Светлый фон

В дальнейшем Турнье описывает людей, которые, преследуемые неумолимым чувством вины, иногда налагают на себя абсурдную епитимью, тщетно пытаясь избавиться от вины, которую с рациональной точки зрения они давно искупили перед людьми и Богом.

Он считает это скорее психологической, чем религиозной проблемой хотя она затрагивает протестантов чаще, чем католиков[420].

«В сердце любой церкви существуют моралисты, желающие предписать другим условия спасения. …Это вопрос психологии, потому что он касается одной врожденной склонности человеческого разума, в практическом отношении – это механизм для маскировки вины … когда человек использует для самооправдания демонстрацию своих заслуг, добродетелей и аскетических подвигов и с готовностью предлагает их другим в качестве условий прощения»[421].

Замечание Турнье важно в том отношении, что оно основано на предположении, что, возможно, нормы социального контроля, особенно те нормы аскетического характера, которые многие объявляют всеобщими и обязательными для исполнения, изначально имеют источником неконтролируемое чувство вины, несмотря на то что они кажутся последствиями зависти. Наша загадочная для Турнье неспособность стряхнуть с себя чувство вины, несмотря на то что мы получили прощение, может, однако, находиться в некоторой связи с предположительной или реальной завистью к нам других, недовольных нашей невиновностью.

Казалось бы, Новый Завет, обещая отпущение грехов всем без исключения вне зависимости от предыдущих заслуг, проповедует независтливую установку. Иногда начинает казаться, что он бросает вызов «чувству справедливости», обнаруживая под маской справедливости зависть, как в притчах о блудном сыне (Лк 15, 25–32) и о работниках в винограднике (Мф 20, 1–16). Турнье совершенно правильно обращается к ним в этой связи[422].
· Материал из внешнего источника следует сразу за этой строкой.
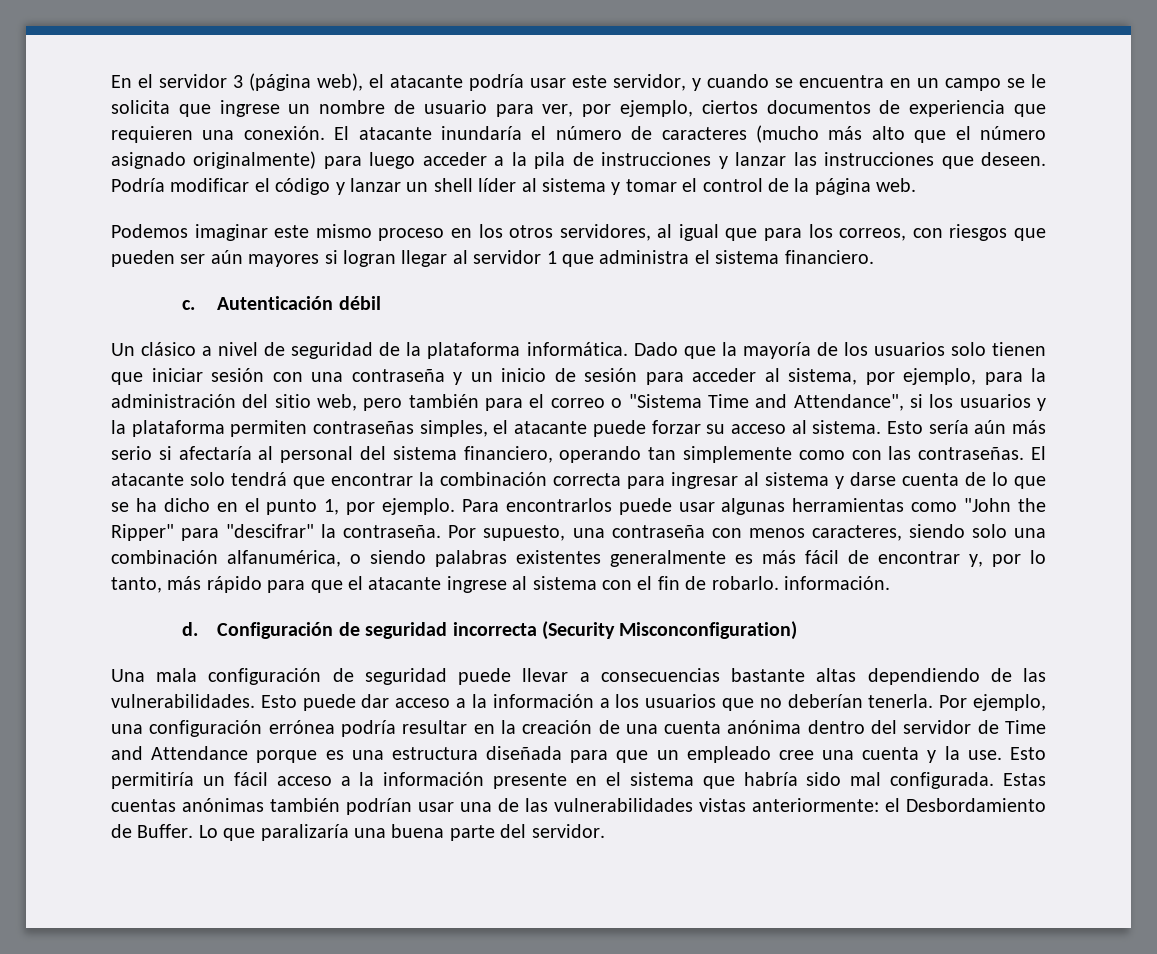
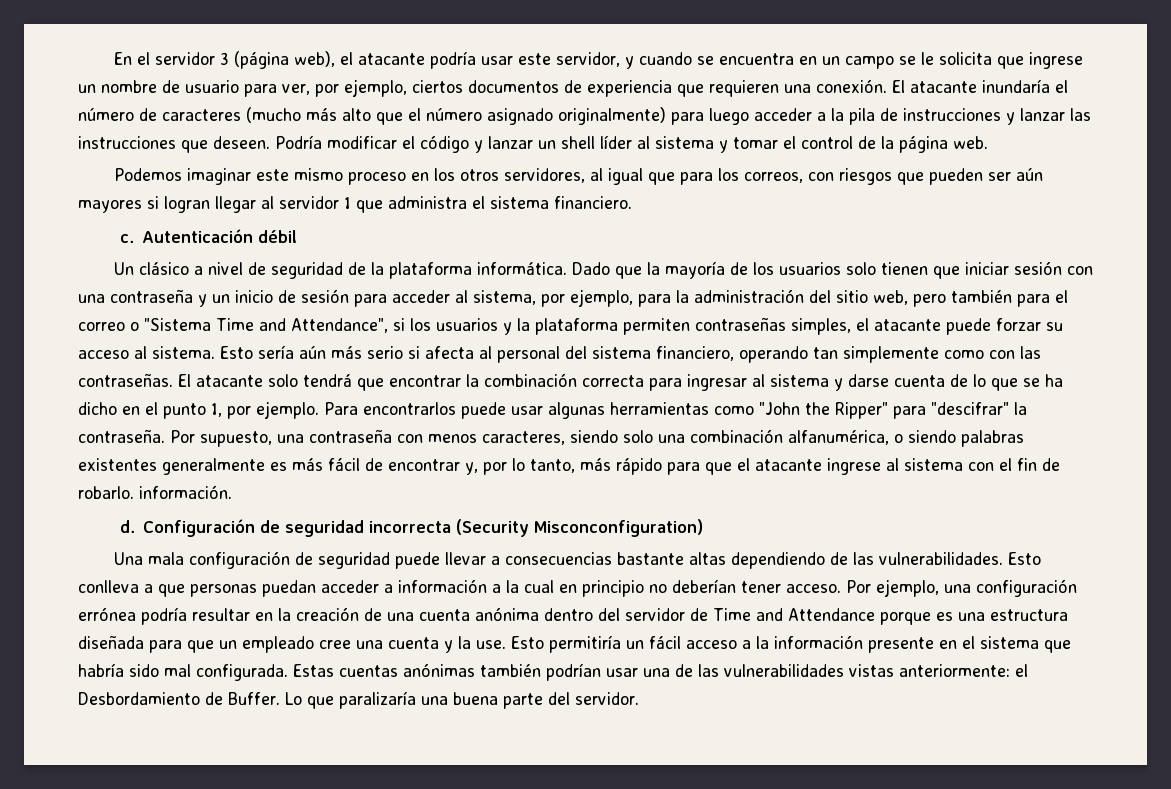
[178,446,252,460] afectaría -> [425,346,474,359] afecta
[302,694,934,711] puede dar acceso a la información a los usuarios que no deberían tenerla. -> [78,579,841,597] conlleva a que personas puedan acceder a información a la cual en principio no deberían tener acceso.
Глубина и первичный характер человеческого страха перед завистью других не в последнюю очередь проявляются в неспособности даже христианской доктрины спасения дать верующим чистую совесть или побудить их принять то, что кажется божественной несправедливостью, не испытывая чувства вины. Проблема здесь не в раздавленном судьбой верующем, обвиняющем своего Господа, а в любимце фортуны, который, как, например, человек, уцелевший после катастрофы, не в состоянии перестать задавать себе вызванный чувством вины вопрос: «Почему спасся именно я? Разве многие из тех, кто погиб, не были лучше меня?» В каждом из таких случаев можно было бы различить истинное и ложное чувство вины, только изучив конкретную личность во всех ее проявлениях[423].